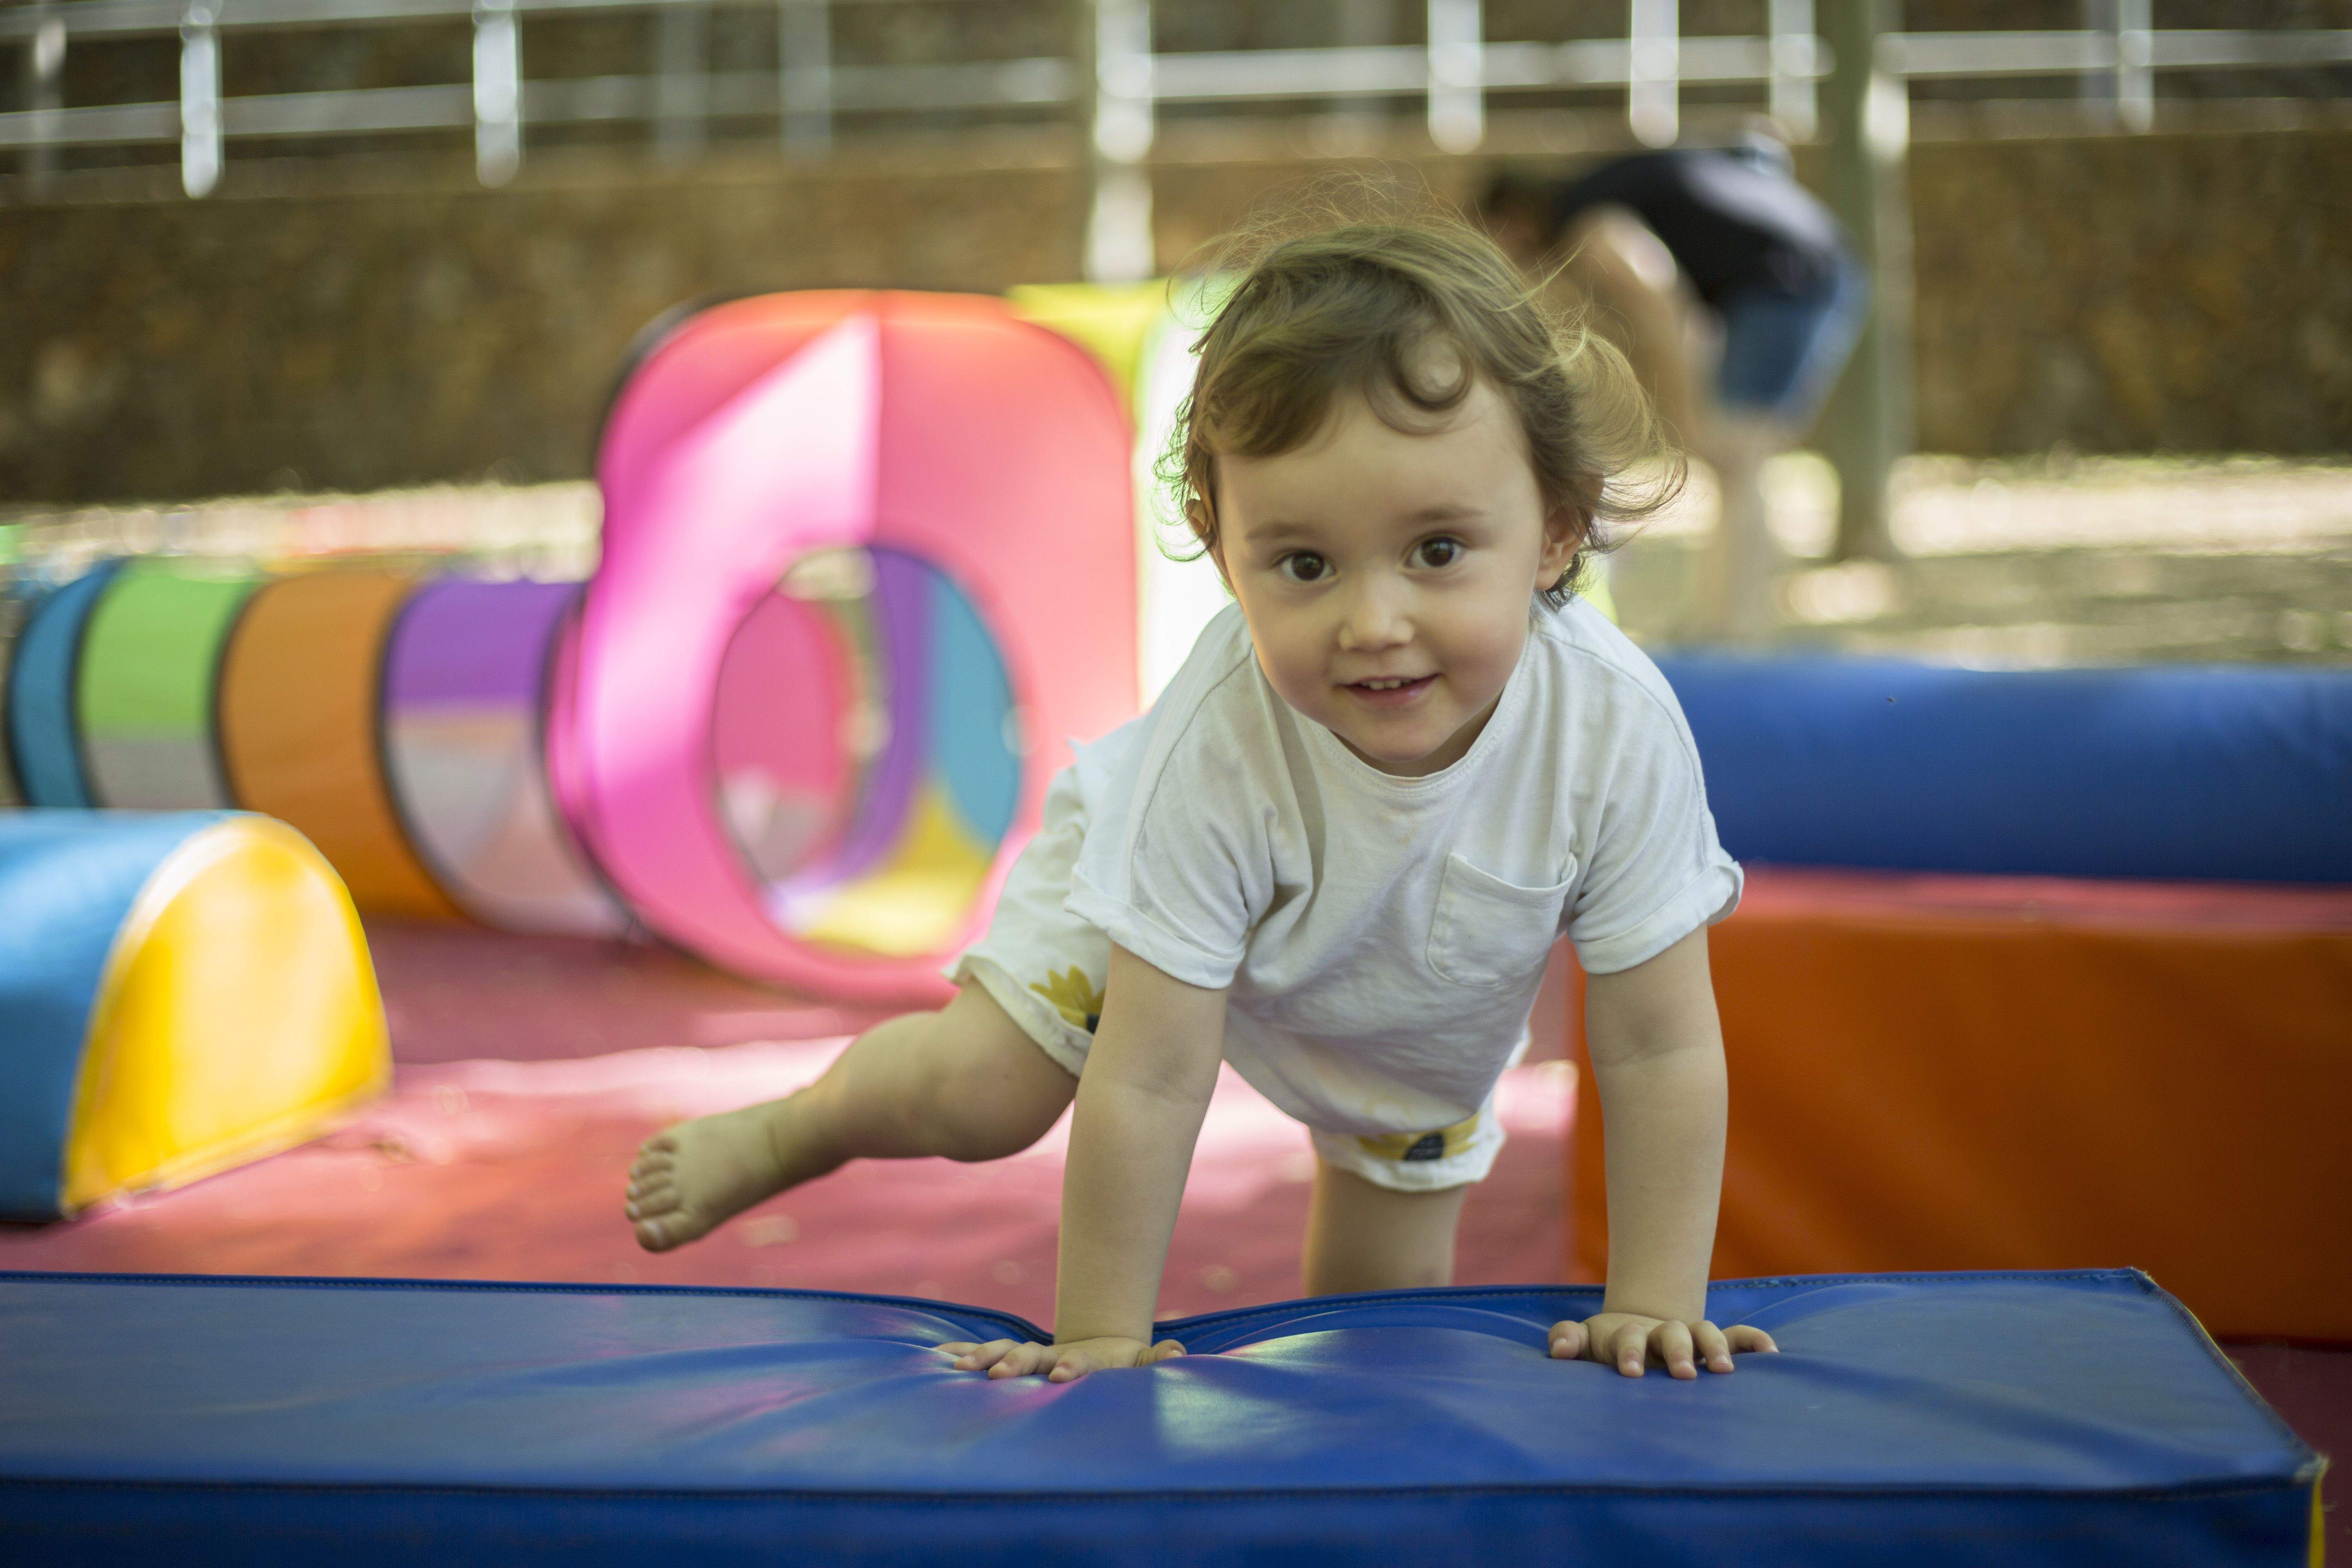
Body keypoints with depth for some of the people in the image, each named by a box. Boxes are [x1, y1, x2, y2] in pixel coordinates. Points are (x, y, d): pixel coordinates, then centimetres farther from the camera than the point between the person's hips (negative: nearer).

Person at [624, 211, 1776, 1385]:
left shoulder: (1617, 729, -42)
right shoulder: (1216, 743, -46)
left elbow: (1661, 1050, -30)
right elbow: (1147, 1084, -40)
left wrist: (1653, 1308, -28)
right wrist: (1101, 1334, -34)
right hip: (1160, 901, -2)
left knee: (1384, 1289, 7)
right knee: (971, 1096, -6)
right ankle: (790, 1129, 27)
—————
Format the items above as a Markdown table with the columns Row and Line. Number each nonblank line in its own row, and leave out the blank lines and the pictures.

| Row | Line |
|---|---|
| 1 | Body keypoints with depth for some of the people in the image, each named by a box. Boxes are [x1, y1, x2, y2] in pixel coordinates. Points are (x, y, d): pixel coordinates, then centimetres farther from the camera than the point between the person's hips (negative: nearer). |
| 2 | Person at [624, 211, 1776, 1385]: |
| 3 | left shoulder: (1617, 729, -42) |
| 4 | right shoulder: (1216, 743, -46) |
| 5 | left elbow: (1661, 1050, -30) |
| 6 | right elbow: (1147, 1084, -40) |
| 7 | left wrist: (1653, 1308, -28) |
| 8 | right wrist: (1101, 1334, -34) |
| 9 | right hip: (1160, 901, -2) |
| 10 | left knee: (1384, 1289, 7) |
| 11 | right knee: (971, 1096, -6) |
| 12 | right ankle: (790, 1129, 27) |